Fitch, in a report issued Friday, cited LIPA’s “more robust operating cash flow” and a debt level that remains “nearly unchanged” at a little more than $8 billion in increasing its rating to A from A-minus. New debt issues were also rated A.
“LIPA’s very strong service area and its more disciplined approach to rate setting should sustain the authority’s very strong revenue defensibility and overall performance even through a period of moderate stress, further supporting its financial profile and the final rating,” Fitch said.
Fitch also cited LIPA’s “ongoing efforts to moderate costs and overall operating risk.”
LIPA chief executive Tom Falcone, a former Morgan Stanley banker who has led LIPA's financial overhaul since starting with the utility in January 2014, said the upgrades put LIPA "in the pack" with other large public utilities.
“We have a plan to bring our debt burden in line with utility averages by the mid-2020s and with the highest rating in our history, we’re well on the way," he said Friday.
Fitch also likes that LIPA isn’t directly regulated by the state Public Service Commission. Instead, LIPA must submit to “review and recommend” rate scrutiny by the Department of Public Service, which in 2015 recommended a 26.4 percent reduction of LIPA’s requested rates but also allowed the authority to implement “several rate adjustment mechanisms to offset variability in some of LIPA's largest expense items," including debt service and storm damage. Those mechanisms allow LIPA to raise or reduce rates to recoup those expenses. Fitch also notes that LIPA isn’t expected to propose another rate increase above the triggering 2.5 percent point “through 2021.”
Moody's, which upgraded LIPA from A3 to A2, cited the "continued improvement in LIPA's financial performance" and the strength of the economics of Long Island. It also cited "improved levels of operating performance and customer satisfaction" but said it doesn't expect LIPA to receive another upgrade "in the foreseeable future."
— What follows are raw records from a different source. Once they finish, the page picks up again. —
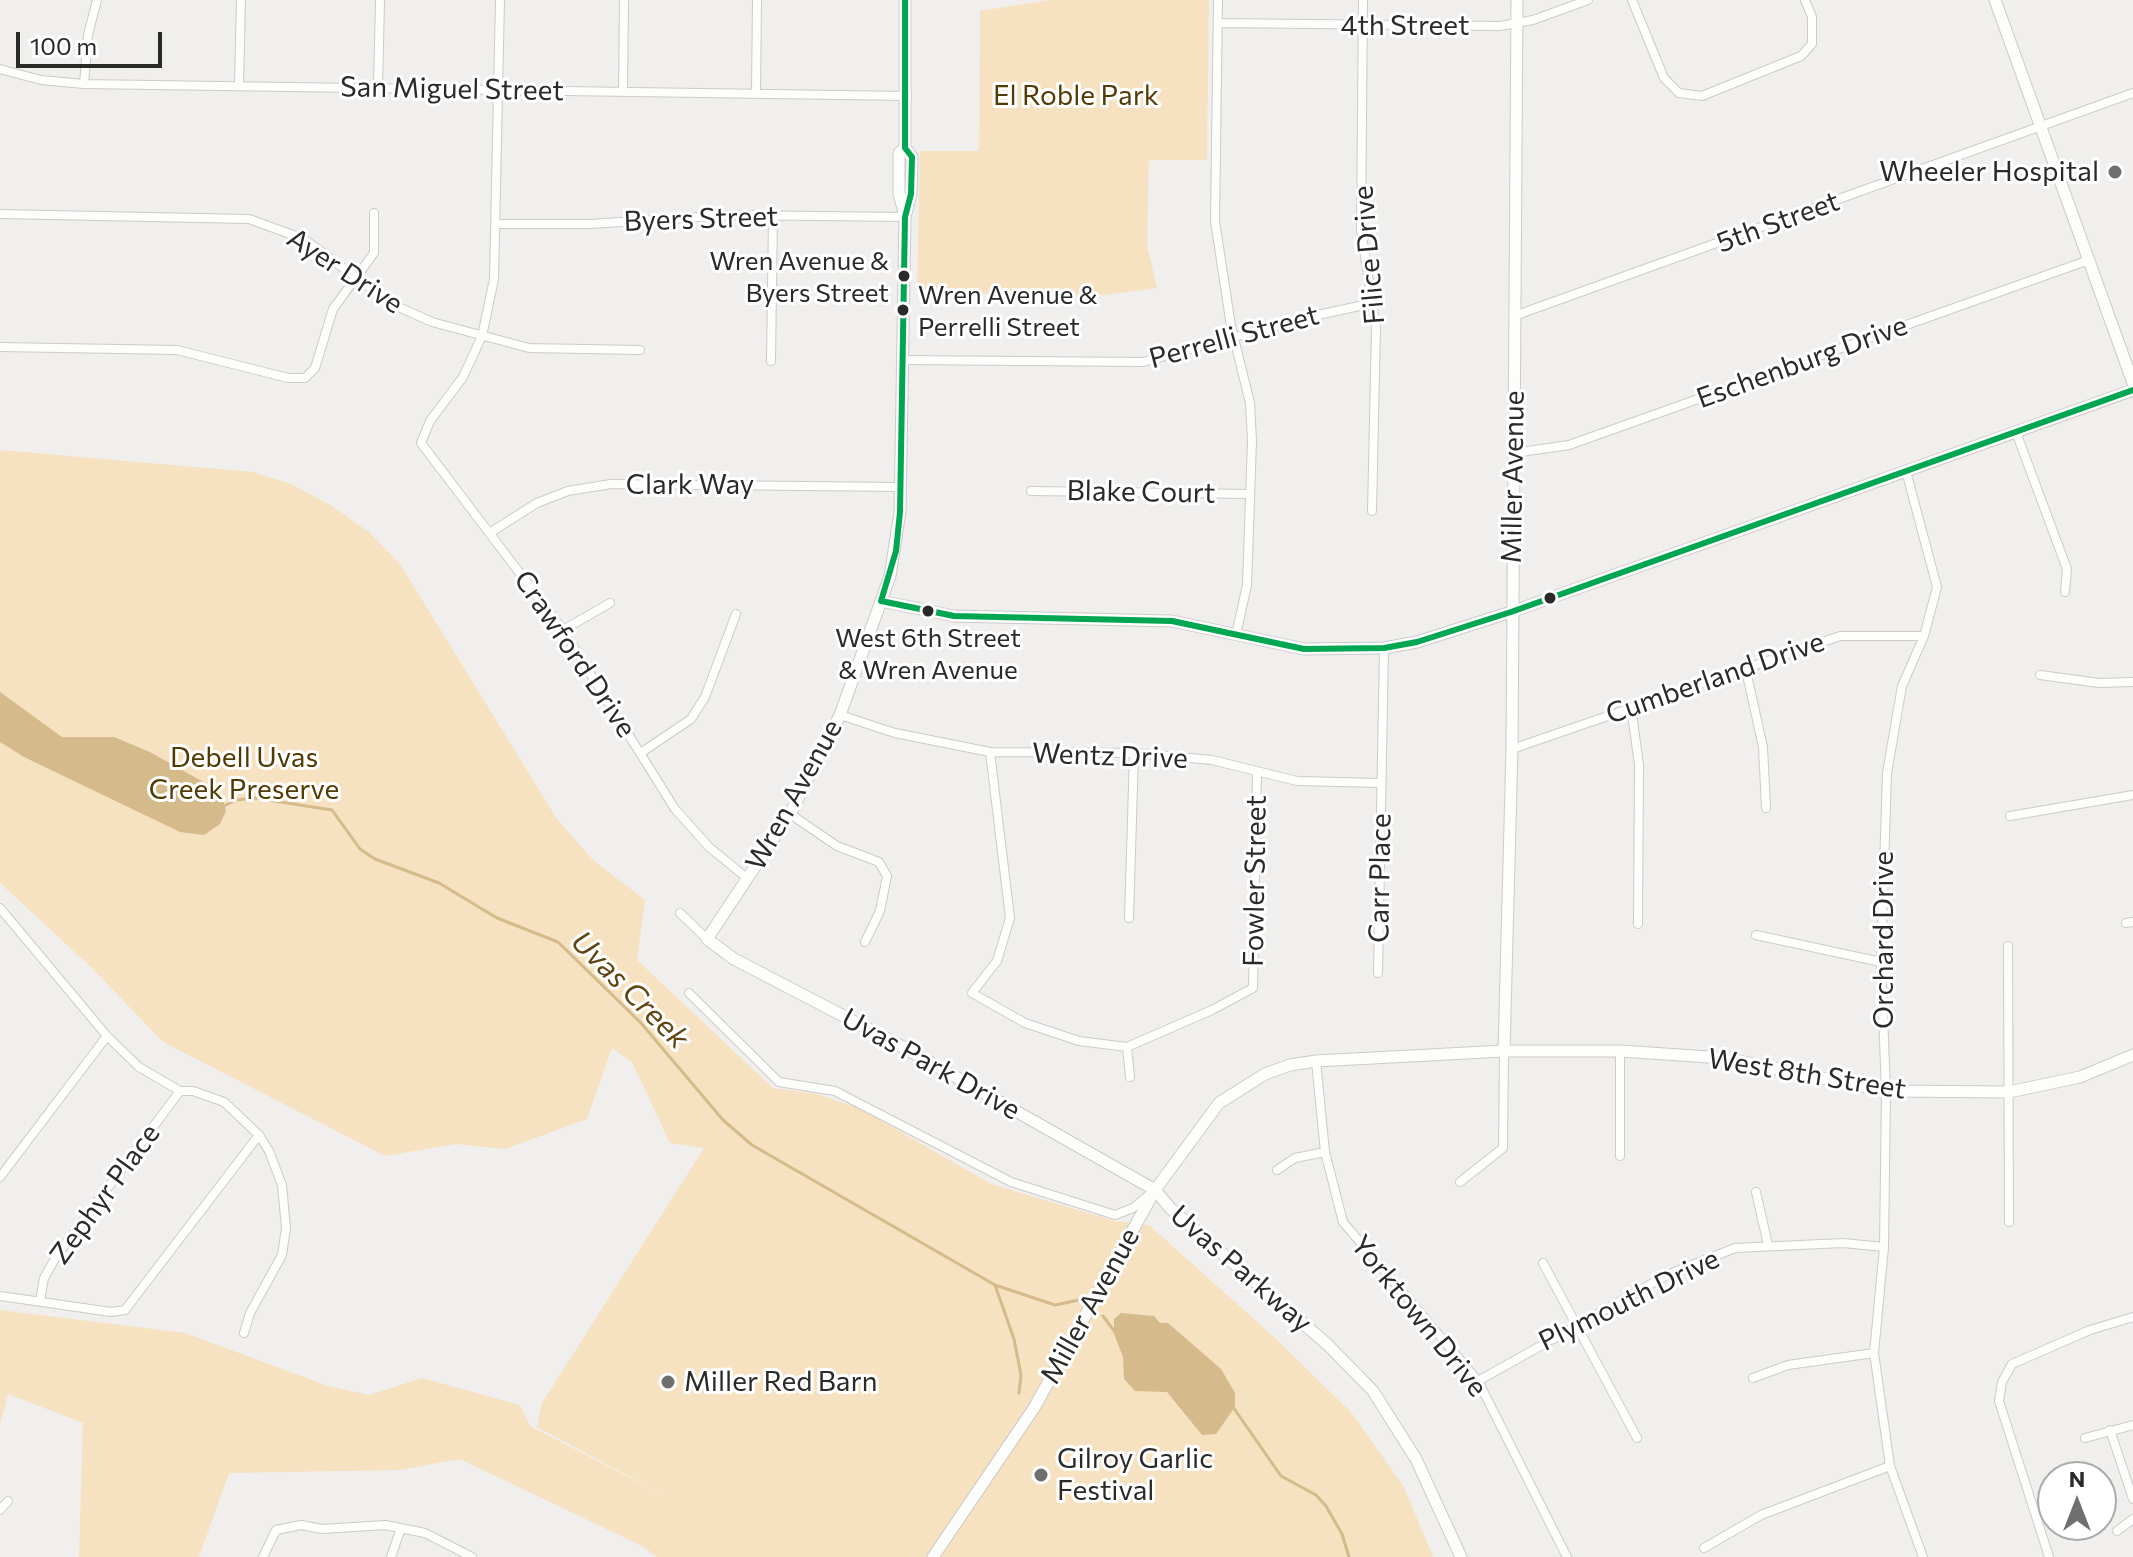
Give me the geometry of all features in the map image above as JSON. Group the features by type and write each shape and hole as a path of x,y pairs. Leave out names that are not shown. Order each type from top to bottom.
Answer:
{"street":[{"path":"84,84 88,35 97,0"},
{"path":"239,86 241,0"},
{"path":"378,88 380,0"},
{"path":"482,336 494,279 497,224 500,0"},
{"path":"623,92 624,0"},
{"path":"756,93 757,0"},
{"name":"Wren Avenue","path":"707,939 790,814 840,715 896,551 901,487 905,217 911,194 912,157 905,148 905,0"},
{"path":"1218,0 1215,221 1234,337 1250,403 1247,585 1236,635"},
{"name":"Filice Drive","path":"1363,0 1361,230 1376,327 1372,511"},
{"name":"Miller Avenue","path":"1504,1051 1512,749 1517,0"},
{"name":"4th Street","path":"1218,23 1362,26 1517,24 1588,0"},
{"path":"1632,0 1664,78 1679,93 1702,96 1801,56 1812,44 1812,17 1805,0"},
{"path":"1995,0 2133,383"},
{"name":"San Miguel Street","path":"0,69 41,80 84,84 907,96"},
{"name":"5th Street","path":"1514,316 2133,93"},
{"path":"0,347 177,350 288,378 305,378 315,368 333,309 374,253 374,213"},
{"name":"Ayer Drive","path":"0,214 249,219 304,239 412,315 529,348 640,350"},
{"path":"771,361 773,216"},
{"name":"Byers Street","path":"497,224 773,216 905,217"},
{"name":"Eschenburg Drive","path":"1514,453 1569,445 2089,260"},
{"name":"Perrelli Street","path":"903,360 1143,362 1373,303"},
{"name":"Crawford Drive","path":"482,336 463,377 430,421 421,443 563,630 675,809 709,847 748,879"},
{"path":"881,601 954,616 1172,621 1304,649 1384,648 1417,642 1511,612 2133,390"},
{"path":"2016,432 2067,569 2065,592"},
{"name":"Orchard Drive","path":"1906,471 1937,587 1924,636 1902,686 1887,773 1881,962 1886,1091 1884,1247 1874,1353 1890,1466 1923,1557"},
{"name":"Clark Way","path":"491,532 537,503 568,491 611,484 901,487"},
{"name":"Blake Court","path":"1031,491 1250,494"},
{"path":"563,630 610,603"},
{"path":"642,752 691,719 705,697 736,614"},
{"name":"Cumberland Drive","path":"1512,749 1745,666 1840,636 1924,636"},
{"name":"Carr Place","path":"1378,973 1384,648"},
{"path":"1745,666 1763,747 1766,808"},
{"path":"2040,675 2099,683 2133,682"},
{"path":"1631,707 1639,765 1638,924"},
{"name":"Wentz Drive","path":"840,715 895,733 990,752 1134,753 1212,760 1297,781 1381,783"},
{"path":"990,752 1010,918 997,961 972,993 1025,1023 1079,1041 1127,1047 1130,1077"},
{"path":"1129,918 1134,753"},
{"name":"Fowler Street","path":"1127,1047 1212,1010 1253,988 1257,773"},
{"path":"2010,816 2133,795"},
{"path":"790,814 837,846 879,862 887,876 880,911 865,942"},
{"path":"0,908 107,1036 139,1067 180,1091 193,1091 224,1102 259,1135 282,1185 286,1228 282,1255 250,1313 244,1333"},
{"path":"680,913 707,939"},
{"path":"1756,935 1881,962"},
{"name":"Uvas Park Drive","path":"707,939 734,959 903,1047 1155,1190"},
{"path":"2008,946 2009,1222"},
{"name":"Uvas Parkway","path":"689,993 779,1082 835,1091 1011,1182 1115,1215 1133,1208 1155,1190 1171,1209 1328,1345 1373,1391 1416,1459 1461,1557"},
{"path":"0,1177 107,1036"},
{"path":"1460,1182 1503,1148 1504,1051"},
{"name":"Miller Avenue","path":"933,1557 1029,1415 1155,1190 1219,1103 1265,1074 1290,1065 1316,1061 1504,1051 1620,1051"},
{"path":"1620,1051 1620,1156"},
{"name":"West 8th Street","path":"1620,1051 1724,1058 1886,1091 2009,1092 2080,1077 2133,1055"},
{"name":"Yorktown Drive","path":"1316,1061 1325,1152 1343,1222 1478,1381 1567,1557"},
{"name":"Zephyr Place","path":"40,1301 44,1278 56,1257 180,1091"},
{"path":"0,1296 111,1312 125,1310 259,1135"},
{"path":"1277,1170 1295,1158 1325,1152"},
{"path":"1756,1192 1768,1245"},
{"name":"Plymouth Drive","path":"1478,1381 1576,1323 1667,1275 1735,1248 1843,1243 1884,1247"},
{"path":"1543,1263 1637,1438"},
{"path":"2049,1557 1999,1401 2002,1382 2012,1364 2090,1330 2133,1317"},
{"path":"1753,1378 1788,1365 1874,1353"},
{"path":"2085,1438 2133,1425"},
{"path":"2110,1430 2133,1499"},
{"path":"1704,1548 1761,1515 1890,1466"},
{"path":"0,1510 8,1501"},
{"path":"2117,1531 2133,1519"},
{"path":"263,1557 276,1530 301,1525 322,1529 385,1525 425,1533 472,1557"},
{"path":"391,1557 401,1528"}],"green space":[{"name":"El Roble Park","path":"1050,0 1209,0 1207,160 1149,160 1147,245 1157,288 1105,295 917,293 920,151 979,151 980,11"},
{"name":"Debell Uvas Creek Preserve","path":"0,450 253,472 291,484 332,506 370,533 400,564 557,819 594,861 645,900 637,960 773,1088 817,1094 859,1108 991,1184 1115,1221 1149,1225 1274,1337 1351,1412 1404,1487 1433,1557 657,1557 644,1547 460,1459 400,1470 229,1473 199,1557 79,1557 83,1423 8,1394 0,1424 0,1310 185,1333 328,1386 369,1395 422,1378 520,1405 530,1426 683,1505 537,1427 542,1403 704,1148 670,1143 632,1062 612,1048 587,1119 505,1149 456,1144 385,1156 163,1042 91,967 0,883"}],"shaded area":[{"path":"0,692 62,737 114,737 150,752 207,784 222,796 226,811 220,824 204,835 180,832 24,757 0,742"},
{"path":"1121,1313 1154,1316 1160,1323 1168,1323 1221,1369 1235,1393 1235,1407 1216,1434 1202,1435 1167,1392 1135,1391 1124,1379 1123,1357 1114,1334 1114,1319"}],"waterway":[{"name":"Uvas Creek","path":"224,806 236,800 255,798 332,810 360,849 375,859 439,883 497,918 558,942 641,1023 723,1120 752,1145 995,1285 1055,1305 1079,1300 1084,1303"},
{"path":"995,1285 1014,1339 1021,1375 1019,1393"},
{"name":"Uvas Creek","path":"1103,1316 1115,1332"},
{"name":"Uvas Creek","path":"1233,1407 1281,1476 1316,1495 1326,1506 1342,1534 1349,1557"}],"transit line":[{"path":"881,601 896,551 900,512 905,217 911,194 912,157 905,148 905,0"},
{"path":"881,601 954,616 1172,621 1304,649 1384,648 1417,642 1511,612 2133,390"}],"place":[{"name":"Wheeler Hospital","path":"2115,172"},
{"name":"Wren Avenue & Byers Street","path":"904,276"},
{"name":"Wren Avenue & Perrelli Street","path":"903,310"},
{"name":"West 6th Street & Wren Avenue","path":"928,611"},
{"name":"Miller Red Barn","path":"668,1382"},
{"name":"Gilroy Garlic Festival","path":"1041,1475"}]}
S&P in its report Friday also upgraded LIPA’s rating to A with a stable outlook, citing the increased cash reserves that “require moderate rate increase” and the “extremely strong fundamentals” of LIPA’s service territory.
Those positives more than offset S&P’s concern over “projections that include adding almost $1.5 billion of debt over five years and the financial stress the utility might face as it complies with New York State's ambitious plans to decarbonize the electric sector.”
Falcone noted that LIPA will have paid off around $1 billion of debt over those same five years.
Still, S&P said, “We view this highly leveraged utility’s financial profile as strong.”
That’s based on LIPA’s “ability to serve customers from a diverse mix” of power sources, including local plants, off-island cables and local renewable energy.
With more than $952 million of cash and investments at last year’s end and $345 million in credit line available to LIPA, S&P said it considers LIPA’s liquidity to be “very strong.” But tempering that position, S&P said, “are debt and liabilities that translate into a highly vulnerable posture.”